- Work to complete
Exact repetition, please: start with the line where "initial c=0;" appears and stop after the final line of the records.

- Information given
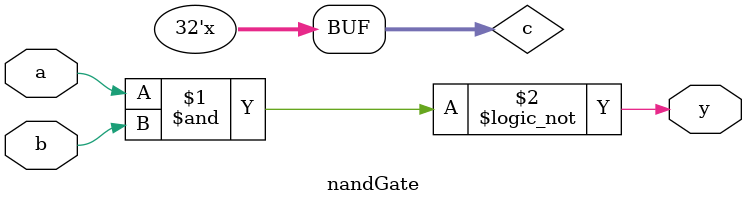
<source format=v>
/**
 * Copyright 2017 Emilio Rojas
 *
 * Permission is hereby granted, free of charge, to any person obtaining a copy
 * of this software and associated documentation files (the "Software"), to deal
 * in the Software without restriction, including without limitation the rights
 * to use, copy, modify, merge, publish, distribute, sublicense, and/or sell
 * copies of the Software, and to permit persons to whom the Software is
 * furnished to do so, subject to the following conditions:
 *
 * The above copyright notice and this permission notice shall be included in
 * all copies or substantial portions of the Software.
 *
 * THE SOFTWARE IS PROVIDED "AS IS", WITHOUT WARRANTY OF ANY KIND, EXPRESS OR
 * IMPLIED, INCLUDING BUT NOT LIMITED TO THE WARRANTIES OF MERCHANTABILITY,
 * FITNESS FOR A PARTICULAR PURPOSE AND NONINFRINGEMENT. IN NO EVENT SHALL THE
 * AUTHORS OR COPYRIGHT HOLDERS BE LIABLE FOR ANY CLAIM, DAMAGES OR OTHER
 * LIABILITY, WHETHER IN AN ACTION OF CONTRACT, TORT OR OTHERWISE, ARISING FROM,
 * OUT OF OR IN CONNECTION WITH THE SOFTWARE OR THE USE OR OTHER DEALINGS IN THE
 * SOFTWARE.
 */

`timescale 1ns/1ps

/*
  Compuerta NAND
  74AC11000
  QUADRUPLE 2-INPUT POSITIVE-NAND GATE
  http://www.ti.com/lit/ds/symlink/74ac11000.pdf
  @ 3.3V
 */
module nandGate (
  input a,  // entrada 1
  input b,  // entrada 2
  output y  // salida
);

  parameter tpdmin = 1.5;  // ns, máximo de los mínimos
  parameter tpdmax = 11.1; // ns, máximo de los máximos

  parameter Vcc = 3.3; // V
  parameter Cl = 0.05; // nF, 50pF

  // solo lógica combinacional
  wire a, b, y;

  integer c;
  initial c=0;

  assign #(tpdmin:tpdmax:tpdmax) y = !(a & b);

  always @ (y) begin
    c=c+1;
    // $display("     Potencia disipada por la compuerta NAND: %f", c * Cl * Vcc);
  end
endmodule

</source>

- Result for this task
  initial c=0;

  assign #(tpdmin:tpdmax:tpdmax) y = !(a & b);

  always @ (y) begin
    c=c+1;
    // $display("     Potencia disipada por la compuerta NAND: %f", c * Cl * Vcc);
  end
endmodule

</source>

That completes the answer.